Of him, with a career as a cleric of sixty years or so, there are at least seven victims. Is it possible to believe the bishopric of Galapagos and the Salesians of Don Bosco when they assert that Franklin Cadena had only one victim over 40 years?

Unfortunately, the secrecy with which the Catholic Church operates, which led them to identify Franklin Germán Cadena Puratambi only as F. G. Cadena P., as the image below shows, makes it more difficult to believe that there is actually any willingness on the side of the Catholic Church to address its own crisis. The image below compiles an announcement made by the Archdiocese of Quito, a letter issued by the nunciature in Ecuador, and a page from the joint statement from the Salesians of Ecuador and the diocese of Galápagos. The three documents censor Cadena Puratambi’s full name.

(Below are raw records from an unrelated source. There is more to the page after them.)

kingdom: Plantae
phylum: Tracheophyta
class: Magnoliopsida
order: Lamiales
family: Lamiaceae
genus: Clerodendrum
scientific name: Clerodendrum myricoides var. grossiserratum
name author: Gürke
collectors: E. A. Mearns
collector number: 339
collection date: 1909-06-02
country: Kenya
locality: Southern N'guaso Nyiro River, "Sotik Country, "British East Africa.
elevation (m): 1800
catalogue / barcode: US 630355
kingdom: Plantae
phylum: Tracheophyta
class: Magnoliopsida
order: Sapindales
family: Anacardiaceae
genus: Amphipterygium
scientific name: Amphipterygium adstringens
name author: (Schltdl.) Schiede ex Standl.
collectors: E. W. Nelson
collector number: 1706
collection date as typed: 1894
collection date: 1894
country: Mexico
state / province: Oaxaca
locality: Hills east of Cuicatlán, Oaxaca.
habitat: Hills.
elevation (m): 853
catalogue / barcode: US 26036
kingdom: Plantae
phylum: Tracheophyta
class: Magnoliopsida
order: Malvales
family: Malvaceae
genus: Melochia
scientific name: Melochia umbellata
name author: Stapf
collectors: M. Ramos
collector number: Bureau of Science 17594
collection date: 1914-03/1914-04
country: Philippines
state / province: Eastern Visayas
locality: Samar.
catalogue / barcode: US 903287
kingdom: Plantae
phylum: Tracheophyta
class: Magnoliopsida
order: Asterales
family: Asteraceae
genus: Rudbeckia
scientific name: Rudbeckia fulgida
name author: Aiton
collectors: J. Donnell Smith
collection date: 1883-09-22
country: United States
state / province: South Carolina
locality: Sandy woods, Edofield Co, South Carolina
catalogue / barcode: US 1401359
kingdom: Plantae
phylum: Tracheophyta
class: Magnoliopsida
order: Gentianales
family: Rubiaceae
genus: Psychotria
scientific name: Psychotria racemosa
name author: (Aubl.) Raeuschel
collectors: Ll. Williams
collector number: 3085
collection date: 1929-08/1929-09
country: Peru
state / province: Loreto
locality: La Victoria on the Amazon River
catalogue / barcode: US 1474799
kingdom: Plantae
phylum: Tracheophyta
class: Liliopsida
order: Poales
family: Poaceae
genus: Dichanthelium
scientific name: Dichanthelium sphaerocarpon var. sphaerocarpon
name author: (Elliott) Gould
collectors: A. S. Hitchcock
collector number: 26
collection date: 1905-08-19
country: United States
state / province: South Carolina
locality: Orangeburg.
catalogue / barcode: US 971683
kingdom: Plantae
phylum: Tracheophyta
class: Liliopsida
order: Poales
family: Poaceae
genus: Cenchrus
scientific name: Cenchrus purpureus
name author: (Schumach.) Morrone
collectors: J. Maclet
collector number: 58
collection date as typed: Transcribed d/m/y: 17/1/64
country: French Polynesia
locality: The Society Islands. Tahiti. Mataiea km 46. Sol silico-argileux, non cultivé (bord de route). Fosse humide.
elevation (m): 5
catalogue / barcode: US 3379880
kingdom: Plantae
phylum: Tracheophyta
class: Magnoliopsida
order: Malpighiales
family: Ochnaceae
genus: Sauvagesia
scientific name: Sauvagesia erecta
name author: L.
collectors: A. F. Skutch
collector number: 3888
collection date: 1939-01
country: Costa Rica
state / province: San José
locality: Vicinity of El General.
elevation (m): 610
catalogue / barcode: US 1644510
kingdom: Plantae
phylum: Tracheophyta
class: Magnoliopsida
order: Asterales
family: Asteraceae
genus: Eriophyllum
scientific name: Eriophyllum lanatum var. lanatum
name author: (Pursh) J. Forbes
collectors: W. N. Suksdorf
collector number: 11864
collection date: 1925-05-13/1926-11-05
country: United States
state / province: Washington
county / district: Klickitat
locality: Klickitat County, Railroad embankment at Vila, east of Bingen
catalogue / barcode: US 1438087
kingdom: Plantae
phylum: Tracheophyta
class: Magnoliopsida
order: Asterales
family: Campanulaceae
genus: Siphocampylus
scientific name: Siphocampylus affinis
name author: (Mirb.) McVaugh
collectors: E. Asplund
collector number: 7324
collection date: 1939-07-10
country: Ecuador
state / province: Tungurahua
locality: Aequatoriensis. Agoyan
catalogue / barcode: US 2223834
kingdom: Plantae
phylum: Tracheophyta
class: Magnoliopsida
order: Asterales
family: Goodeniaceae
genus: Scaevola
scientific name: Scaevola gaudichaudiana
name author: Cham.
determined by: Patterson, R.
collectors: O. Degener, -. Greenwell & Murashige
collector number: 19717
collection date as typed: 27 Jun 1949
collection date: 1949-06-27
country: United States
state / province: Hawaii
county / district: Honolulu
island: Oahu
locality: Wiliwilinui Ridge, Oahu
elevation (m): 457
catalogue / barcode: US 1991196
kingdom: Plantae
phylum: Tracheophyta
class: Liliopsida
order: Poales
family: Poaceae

Documents from the Roman Catholic Church in Ecuador censoring Franklin Cadena’s name to protect him.

The Myth and the Flame

Unlike Roman Catholic dioceses in the United States, posting detailed lists of the names and positions held by clerics with credible accusations of sexual abuse, dioceses in countries such as Ecuador, Mexico and Argentina insist in the “nothing to see here” dictum, the very Mexican and Latin American idea of “aquí no pasa nada” (nothing happens here).

The same far-right media outlet already mentioned reports in that piece that the bishop of Galápagos Aúreo Patricio Bonilla expelled one priest and one seminarian because, according to that site, they are in a same sex relationship. The outlet even claims to have fifty photographs that, according to them, prove their relationship.

In doing so, they keep alive both the myth of a potential solution to the clergy sexual abuse crisis without addressing its root causes and the flame of homophobia.

As far as Abbé Pierre’s case, Emmaus is actively addressing the issue. Their leaders are calling potential victims to come forward. They cannot hide behind the homophobia that characterizes media outlets in Spanish and English claiming to be Catholic who believe that solving the clergy sexual abuse requires to magically eradicate gay clergy.

On the other hand, the Ecuadorian episcopate, like others in Latin America and Spain, bets big on formalism both in the interpretation of the Code of Canon Law and in the strategies that its lawyers promote in the civil or criminal courts. Therein lies the tragedy of Spanish- and Portuguese-speaking Catholicism.

It is not only the future of Roman Catholicism what is at stake on this issue. It is also the lives of thousands of victims of sexual abuse, clergy or otherwise, what are at stake.

Victims of sexual abuse are at greater risk of committing suicide due to the long-lasting effects of their experience, the difficulties they face when trying to seek justice, and the never-ending games of powerful institutions as the Catholic and other churches in Latin America and elsewhere.

Franklin Germán Cadena Puratambi and bishop Aúreo Bonilla, 2016. From Cadena’s social media.

Although it is hard to offer accurate statistics on the incidence of suicide among victims of sexual abuse, clergy or otherwise, since victims could remain suffering silently for many years, the testimonies gathered by the Australian Royal Commission and by the probe carried in the United Kingdom, show a robust link between clergy sexual abuse and suicide. 

For the British Independent Inquiry on Child Sexual Abuse, their findings about the impacts of sexual abuse on victims are available here.

In Australia the very origin of the Royal Commission to investigate sexual abuse in different settings is linked to the stories of an epidemic of suicides in 2012, as this story from Australian news outlet The Age details.